I'm trying to write a wrapper around shared_ptr
that can implicitly dereference to underlying type. The code is as below:
#include <memory>
template<typename T>
class PtrWrapper {
public:
PtrWrapper(std::shared_ptr<T> ptr) : ptr_(ptr) {}
operator T& () {
return *ptr_;
}
T& ref() {
return *ptr_;
}
private:
std::shared_ptr<T> ptr_;
};
Looks like that there's nothing wrong with it. I tried a few methods to use the wrapper:
#include <iostream>
class Nothing {
public:
Nothing() {
std::cout << "Construct " << this << std::endl;
}
Nothing(Nothing const& parent) {
std::cout << "Copy " << &parent << " " << this << std::endl;
}
Nothing(Nothing && parent) {
std::cout << "Move " << &parent << " " << this << std::endl;
}
~Nothing() {
std::cout << "Destruct " << this << std::endl;
}
};
int main() {
PtrWrapper<Nothing> wrapper{std::make_shared<Nothing>()};
// #1: OK
Nothing & by_assignment = wrapper;
// #2: OK
Nothing & by_operator{wrapper.operator Nothing &()};
// #3: OK
Nothing & by_function{wrapper.ref()};
// #4: OK
Nothing & by_initialization(wrapper);
// #5: Compile error: non-const lvalue reference to type 'Nothing' cannot bind to an initializer list temporary
// Nothing & by_initialization_2{wrapper};
// #6: The `Nothing` class is copied, which is not expected
Nothing const& by_initialization_3{wrapper};
return 0;
}
The wrapper class works well with assignment and parentheses initialization.

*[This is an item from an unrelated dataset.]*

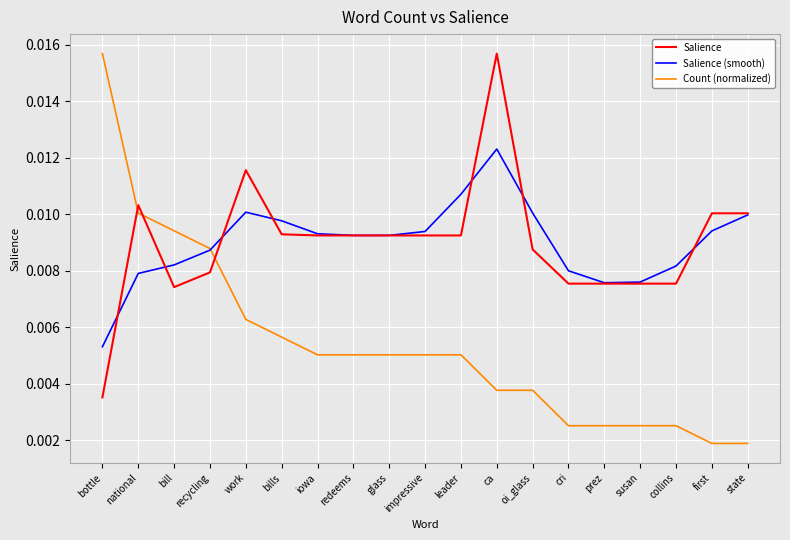

What position from the right is redeems?

12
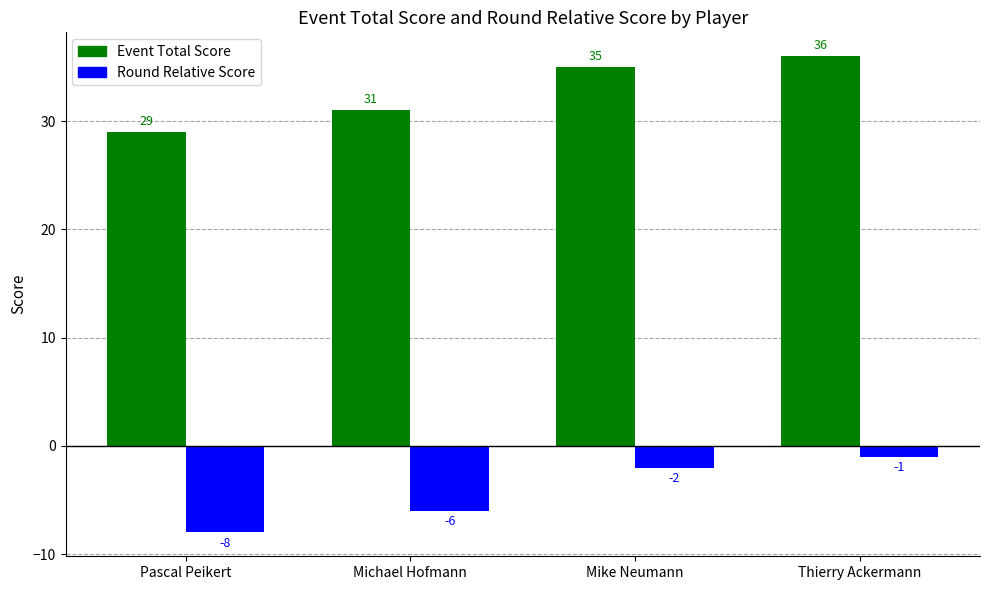

What is the difference between the second highest and second lowest values in the Event Total Score series?

4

The weird thing is, when I'm trying to initialize Nothing&
with initializer list (#5 and #6 in the code above), the value is copied and I must use a const reference to it. However, when I explicitly call the conversion operator like wrapper.operator Nothing &()
(#2 in code above), I got the correct reference to the original object constructed at the first line.
I've read cppreference and found that initializer list is a copy-initialized temporary list, but it doesn't make sense why the code works when operator Nothing &()
is explicitly called.
Anyone can help me with figuring out what is happening here? Thanks very much!
You are actually doing reference initialization here:
Nothing & by_initialization_2{wrapper};
The rules say that since the initializer is not the same type as the reference being bound, user-defined conversion operators are considered, which is fine, since you have the appropriate conversion operator.
However, if the l-value returned by the conversion function is passed through a brace-init list, then a temporary is materialized. Since you can't bind a non-const reference to a temporary, the initialization fails.